Directions for this task> Wherever the string "nose" appears in the records, return the line that holds it.

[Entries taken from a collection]
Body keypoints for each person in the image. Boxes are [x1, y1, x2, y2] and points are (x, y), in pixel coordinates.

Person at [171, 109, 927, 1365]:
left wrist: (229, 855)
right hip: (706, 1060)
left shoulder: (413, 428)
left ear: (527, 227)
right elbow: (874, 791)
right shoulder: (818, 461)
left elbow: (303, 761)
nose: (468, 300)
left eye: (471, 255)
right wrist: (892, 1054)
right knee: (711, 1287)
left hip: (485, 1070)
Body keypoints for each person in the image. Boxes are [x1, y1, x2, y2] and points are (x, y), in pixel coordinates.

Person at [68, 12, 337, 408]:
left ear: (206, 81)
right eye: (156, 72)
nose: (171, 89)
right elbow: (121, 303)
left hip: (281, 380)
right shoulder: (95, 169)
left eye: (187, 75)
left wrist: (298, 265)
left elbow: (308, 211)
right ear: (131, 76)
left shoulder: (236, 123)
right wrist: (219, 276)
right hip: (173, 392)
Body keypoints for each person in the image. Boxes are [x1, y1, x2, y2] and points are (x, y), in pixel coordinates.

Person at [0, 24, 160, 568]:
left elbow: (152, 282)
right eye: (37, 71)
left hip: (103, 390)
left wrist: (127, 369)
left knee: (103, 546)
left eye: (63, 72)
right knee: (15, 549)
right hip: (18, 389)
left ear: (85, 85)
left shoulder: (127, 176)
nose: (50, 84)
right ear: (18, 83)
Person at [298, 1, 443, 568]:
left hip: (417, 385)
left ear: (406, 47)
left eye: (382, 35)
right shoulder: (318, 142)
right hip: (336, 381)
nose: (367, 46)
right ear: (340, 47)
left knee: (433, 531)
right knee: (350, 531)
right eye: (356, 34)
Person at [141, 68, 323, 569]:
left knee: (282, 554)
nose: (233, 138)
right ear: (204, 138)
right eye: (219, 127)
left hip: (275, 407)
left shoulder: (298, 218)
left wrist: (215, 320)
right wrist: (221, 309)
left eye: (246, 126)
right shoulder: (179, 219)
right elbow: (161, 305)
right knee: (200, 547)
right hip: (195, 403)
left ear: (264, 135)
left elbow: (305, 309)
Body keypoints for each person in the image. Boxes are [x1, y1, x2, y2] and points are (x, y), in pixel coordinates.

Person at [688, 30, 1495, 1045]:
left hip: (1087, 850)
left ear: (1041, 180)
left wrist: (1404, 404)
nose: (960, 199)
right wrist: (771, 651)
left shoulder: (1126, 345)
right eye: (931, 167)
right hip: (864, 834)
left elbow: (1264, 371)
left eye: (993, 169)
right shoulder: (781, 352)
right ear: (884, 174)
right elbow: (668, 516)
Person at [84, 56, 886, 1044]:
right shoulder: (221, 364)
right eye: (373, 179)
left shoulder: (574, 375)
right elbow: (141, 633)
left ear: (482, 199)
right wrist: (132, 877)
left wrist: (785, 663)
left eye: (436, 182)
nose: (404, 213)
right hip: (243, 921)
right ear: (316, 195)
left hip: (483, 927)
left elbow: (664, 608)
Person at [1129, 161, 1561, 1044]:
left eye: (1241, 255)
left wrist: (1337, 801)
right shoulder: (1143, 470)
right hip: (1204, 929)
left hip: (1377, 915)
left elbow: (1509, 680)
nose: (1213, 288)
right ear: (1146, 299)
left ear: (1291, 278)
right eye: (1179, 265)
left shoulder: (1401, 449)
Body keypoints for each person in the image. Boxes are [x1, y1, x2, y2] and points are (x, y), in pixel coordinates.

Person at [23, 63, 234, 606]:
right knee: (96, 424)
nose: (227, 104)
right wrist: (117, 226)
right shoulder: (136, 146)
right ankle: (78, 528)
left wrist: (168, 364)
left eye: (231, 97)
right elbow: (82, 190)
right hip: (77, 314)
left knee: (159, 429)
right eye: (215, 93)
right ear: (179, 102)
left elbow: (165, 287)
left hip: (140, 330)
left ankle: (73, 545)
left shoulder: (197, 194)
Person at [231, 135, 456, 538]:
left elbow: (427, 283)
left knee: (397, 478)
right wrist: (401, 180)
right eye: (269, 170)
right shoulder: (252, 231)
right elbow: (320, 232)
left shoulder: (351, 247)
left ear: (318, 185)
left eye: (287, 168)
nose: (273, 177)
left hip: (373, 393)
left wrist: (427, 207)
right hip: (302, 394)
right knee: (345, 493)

Result>
nose: (468, 300)
nose: (171, 89)
nose: (50, 84)
nose: (367, 46)
nose: (233, 138)
nose: (960, 199)
nose: (404, 213)
nose: (1213, 288)
nose: (227, 104)
nose: (273, 177)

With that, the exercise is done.